The argument is simple, and stupid. The stupidity of it might well be evident to an attentive observer, even if an explanation for how it is stupid might not be so easy to come by. The argument, in its essence, holds that if (note the "if" part here) evolution selects traits in accordance with survival value rather than truth-value (also note that Daniel Dennett uses this analysis to explain the existence of religion, so we have a double-edged sword going on here...), then we do not have a good enough reason, epistemically and scientifically, to accept that evolution itself happened without a Divine Presence (either intervening in the natural process or very-delicately calibrating the initial laws and doing as the god of Deism does (i.e., doesn't do)). (I should note that the "fine-tuning argument" of the latter sort might have its difficulties but it doesn't run counter to the worldview accepted and practiced by scientists and many other rationalists (reason-ists), as one can see by pointing to an example like Jefferson, or perhaps Spinoza, or perhaps the panentheists). If, the argument goes, our mental faculties are constructed for the sake of survival value rather than truth-value, then we cannot accept the theory of evolution itself as being the product of a cognitive process reliably grounded in truth-value.

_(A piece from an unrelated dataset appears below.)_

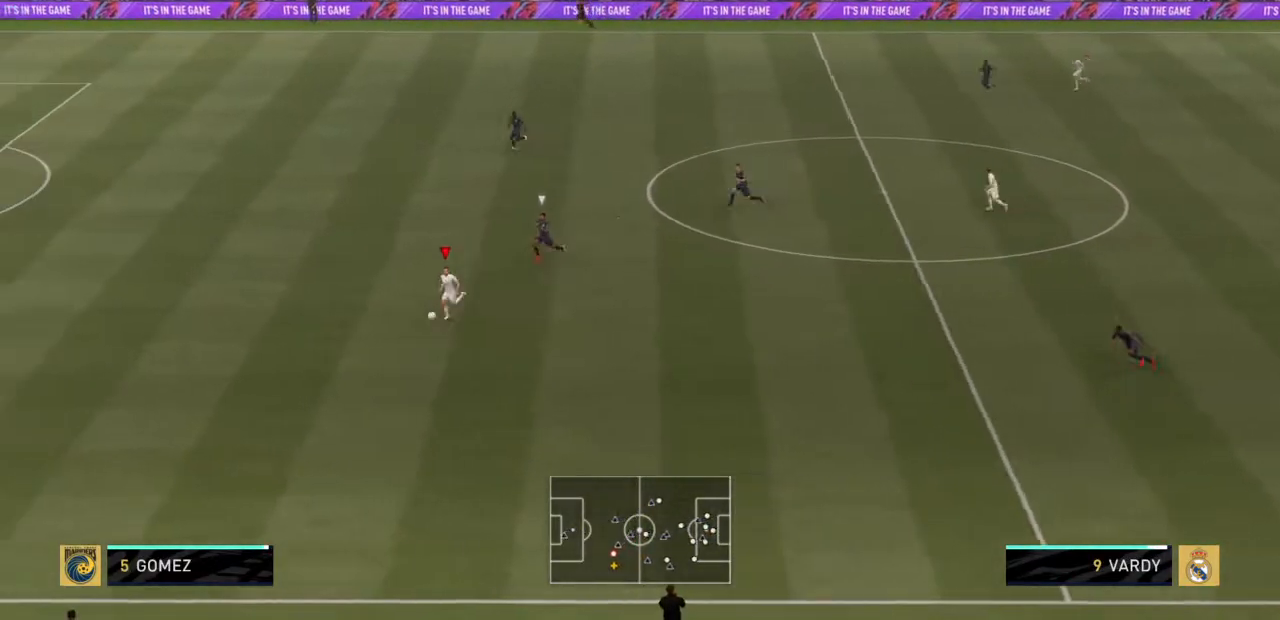
{"buttons": ["R2"], "left_stick": "left", "right_stick": "center", "events": []}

So, what stinks about it? I don't mean, it's just a little bit, subtly, odious, but that it stinks to high heaven. IOW, we expect much better than this from philosophers. What stinks is that it lumps specifically human traits in with all the other traits living things have, under the general heading: "Promotes survival value," and then doesn't explain how those traits - in each organisms's case - promoted the survival of that species. We don't have the faculties that (without technology) promote survival value in an aqueous environment; we don't have the faculties that (without technology) promote survival value in hunting-from-the-air terms. What we do have, that other organisms do not, is a faculty that is selected for survival value in virtue of its uniquely-adept and superior capacity for tracking truth. What we don't have in terms of big, sharp teeth, or hawk-like wings and eyesight, we make up for with this other faculty.

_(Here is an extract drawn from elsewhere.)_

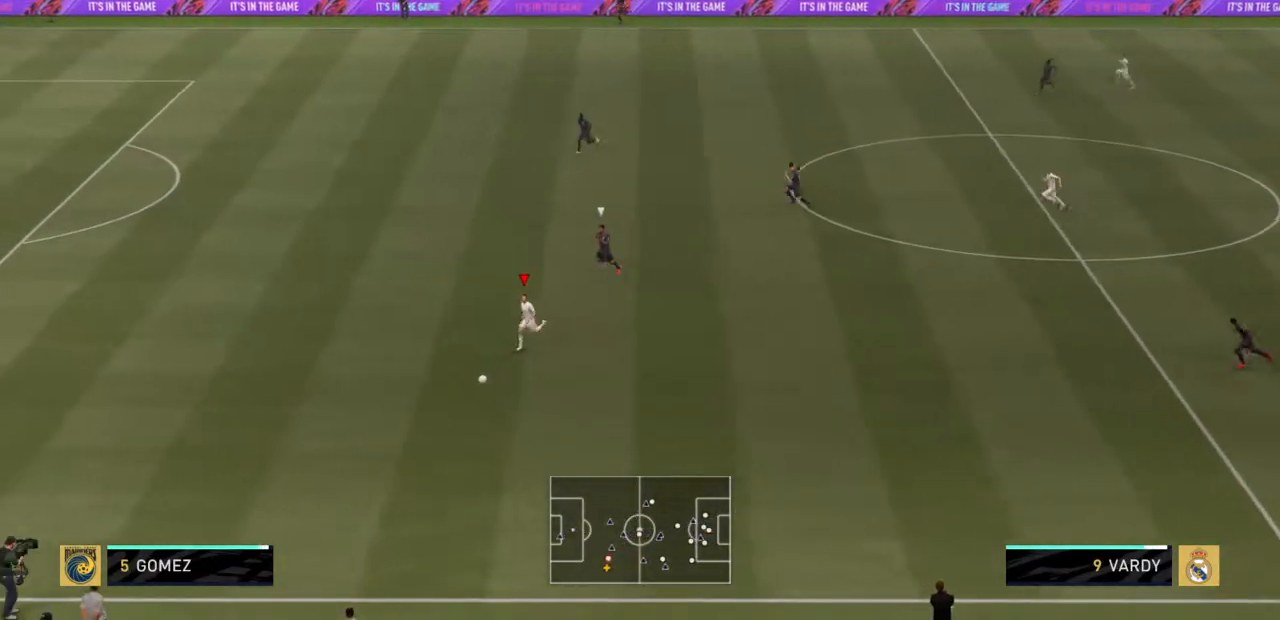
{"buttons": ["R2"], "left_stick": "left", "right_stick": "center", "events": []}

What's more, this observation holds across all of human history, not just pre-technological (much less pre-modern) human history. In all cases, a better truth-tracking faculty - or, yet more accurately put - a better use of our biologically-hardwired truth-tracking faculty - aided in promoting survival. It is in virtue of that increasingly optimal use of that faculty that we now have bullyons and bullyon of people on the planet, living longer lifespans than before. No thanks to believers and practitioners in less rational variants of theism. (Would a good god, incarnated as Jesus, want us to accept and love Jesus with our heart only, or with all our critical Socratean-Aristotelian-Jeffersonian intellect as well? Why don't we get this latter aspect of Christian devotion until the modern, scientific, post-Thomas/Maimonides/Averroes, post-Servetus period? It's called progress from a state of lesser to a state of greater perfection of human potentials. Also, Dennett's analysis of religion in terms of survival-value doesn't mean a discrediting of religion on the basis of truth-value; the best and only way of actually determining the truth value either of religion - whatever its initial survival value - or of evolutionary theory is through the classic, evolution-independent canons of logic, which our allegedly unreliable cognitive faculties managed to discover and formalize and made learning, science, and technology possible. That way, we go from a state of lesser rationality (what we had in the prehistoric periods) to a state of greater rationality, whatever our reliably-constant genetic hardwiring. I mean, like, duh.)
That's some preliminary commentary, anyway. Spiral progression will come back to this with enhanced findings.